Sometimes you might find an amazing hour-long video, but you only need a specific 5-minute highlight for your dataset. Downloading a massive file just for a few minutes of footage is a huge waste of time and storage.

This is where yt-dlp truly shines. You can instruct it to download only a specific section of the video using the --download-sections flag. For example, to download from the 57-minute mark to the 63-minute mark, run:

yt-dlp --download-sections "*57:00-63:35" "https://www.youtube.com/watch?v=example"

This downloads only that timestamped segment directly, saving you massive amounts of bandwidth and disk space!

Step-by-Step: Extracting Frames with Bulk Screenshot Extractor

Pausing a video and manually taking a screenshot hundreds of times is a waste of time when automation exists.
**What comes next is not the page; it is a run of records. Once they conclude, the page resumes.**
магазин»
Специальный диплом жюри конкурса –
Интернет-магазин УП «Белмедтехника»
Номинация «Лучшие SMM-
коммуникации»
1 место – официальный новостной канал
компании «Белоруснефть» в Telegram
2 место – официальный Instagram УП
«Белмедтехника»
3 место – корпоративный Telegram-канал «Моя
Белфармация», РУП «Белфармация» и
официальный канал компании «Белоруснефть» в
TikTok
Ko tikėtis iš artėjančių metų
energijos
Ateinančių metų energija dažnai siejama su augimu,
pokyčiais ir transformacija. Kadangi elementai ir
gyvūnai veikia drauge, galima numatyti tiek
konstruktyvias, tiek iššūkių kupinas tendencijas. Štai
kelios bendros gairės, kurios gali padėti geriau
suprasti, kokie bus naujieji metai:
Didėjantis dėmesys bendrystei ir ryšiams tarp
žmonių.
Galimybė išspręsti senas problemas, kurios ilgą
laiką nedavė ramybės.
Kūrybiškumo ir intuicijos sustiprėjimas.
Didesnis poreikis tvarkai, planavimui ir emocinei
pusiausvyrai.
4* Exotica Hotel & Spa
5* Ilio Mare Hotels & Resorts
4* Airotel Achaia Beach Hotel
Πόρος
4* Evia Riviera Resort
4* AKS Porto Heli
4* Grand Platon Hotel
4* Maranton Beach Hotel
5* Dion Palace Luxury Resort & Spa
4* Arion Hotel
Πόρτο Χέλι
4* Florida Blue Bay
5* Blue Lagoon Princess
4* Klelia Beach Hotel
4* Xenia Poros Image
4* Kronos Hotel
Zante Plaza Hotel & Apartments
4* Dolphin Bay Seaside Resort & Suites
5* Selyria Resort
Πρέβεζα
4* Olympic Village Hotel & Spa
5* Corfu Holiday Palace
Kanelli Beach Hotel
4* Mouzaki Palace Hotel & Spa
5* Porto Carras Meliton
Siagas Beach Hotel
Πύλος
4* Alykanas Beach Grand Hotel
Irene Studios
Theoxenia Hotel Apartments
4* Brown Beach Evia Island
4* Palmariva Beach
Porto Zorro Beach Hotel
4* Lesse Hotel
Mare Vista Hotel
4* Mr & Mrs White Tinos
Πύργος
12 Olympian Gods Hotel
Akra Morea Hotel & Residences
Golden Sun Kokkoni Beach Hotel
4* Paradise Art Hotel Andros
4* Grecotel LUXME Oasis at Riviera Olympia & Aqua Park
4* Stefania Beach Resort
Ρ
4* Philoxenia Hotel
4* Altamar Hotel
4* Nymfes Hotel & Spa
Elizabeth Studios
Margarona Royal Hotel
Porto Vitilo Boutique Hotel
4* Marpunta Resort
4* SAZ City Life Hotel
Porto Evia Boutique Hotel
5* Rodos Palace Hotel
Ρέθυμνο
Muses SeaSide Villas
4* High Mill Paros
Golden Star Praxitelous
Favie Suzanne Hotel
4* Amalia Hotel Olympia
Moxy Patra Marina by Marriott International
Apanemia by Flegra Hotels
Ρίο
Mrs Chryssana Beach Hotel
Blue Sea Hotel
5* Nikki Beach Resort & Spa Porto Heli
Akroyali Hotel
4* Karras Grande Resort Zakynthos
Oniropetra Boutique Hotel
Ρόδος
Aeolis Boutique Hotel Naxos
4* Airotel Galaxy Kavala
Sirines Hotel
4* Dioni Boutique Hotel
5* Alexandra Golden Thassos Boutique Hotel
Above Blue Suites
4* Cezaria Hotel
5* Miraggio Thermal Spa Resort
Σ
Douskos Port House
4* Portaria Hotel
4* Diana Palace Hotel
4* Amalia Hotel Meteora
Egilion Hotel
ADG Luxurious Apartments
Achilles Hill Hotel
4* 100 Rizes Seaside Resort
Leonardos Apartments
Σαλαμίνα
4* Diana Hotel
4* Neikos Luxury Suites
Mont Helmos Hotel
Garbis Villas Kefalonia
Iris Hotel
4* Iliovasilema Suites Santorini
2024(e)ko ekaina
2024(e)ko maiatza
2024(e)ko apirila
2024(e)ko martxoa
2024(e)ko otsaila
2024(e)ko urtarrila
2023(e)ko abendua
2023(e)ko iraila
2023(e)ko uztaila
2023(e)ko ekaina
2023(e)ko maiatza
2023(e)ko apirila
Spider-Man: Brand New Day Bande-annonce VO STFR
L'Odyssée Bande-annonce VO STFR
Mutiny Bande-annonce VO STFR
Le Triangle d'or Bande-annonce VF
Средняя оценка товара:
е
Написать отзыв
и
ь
To pull the frames from our downloaded Creative Commons videos, we are going to use a handy open-source tool: bulk-screenshot-extractor by ajwise9. It automates the tedious process of pulling frames at specific intervals and handling multiple videos at once.

Here is how to set it up and use it:

Step 1: Clone the Repository

First, you need to get the code onto your local machine. Open your terminal or command prompt and run:

git clone https://github.com/ajwise9/bulk-screenshot-extractor.git
cd bulk-screenshot-extractor

Step 2: Install Dependencies

This tool relies on Python to process the video files. Make sure you have Python installed. It is recommended to use a virtual environment, then install the required packages using pip:

python -m venv .venv
source .venv/bin/activate
pip install -r requirements.txt

Step 3: Prepare Your Video Folder

Place all your downloaded Creative Commons football videos (.mp4, .mkv, etc.) directly inside the videos folder provided in the repository.

Input videos folder containing .mp4 files

Step 4: Configure and Run the Extractor

Now, you can configure your required extraction logic (like how many screenshots per minute) by updating the config.json file. Then, simply execute the script from your terminal:

python video_to_frames.py

Step 5: Clean Up Your Data

Once the script finishes running, check the generated outputfolder. You will now have numbered folders for each video, containing hundreds of images!

The final step of data collection is curation. Go through the images and delete any blurry frames, completely irrelevant shots (like a close-up of a manager's face when you only want frames containing footballs), or frames that look too identical to one another.

Extracted football frames ready for annotation

With your raw images meticulously curated, you're now ready to move onto the next stage: annotating the data and bringing your computer vision model to life!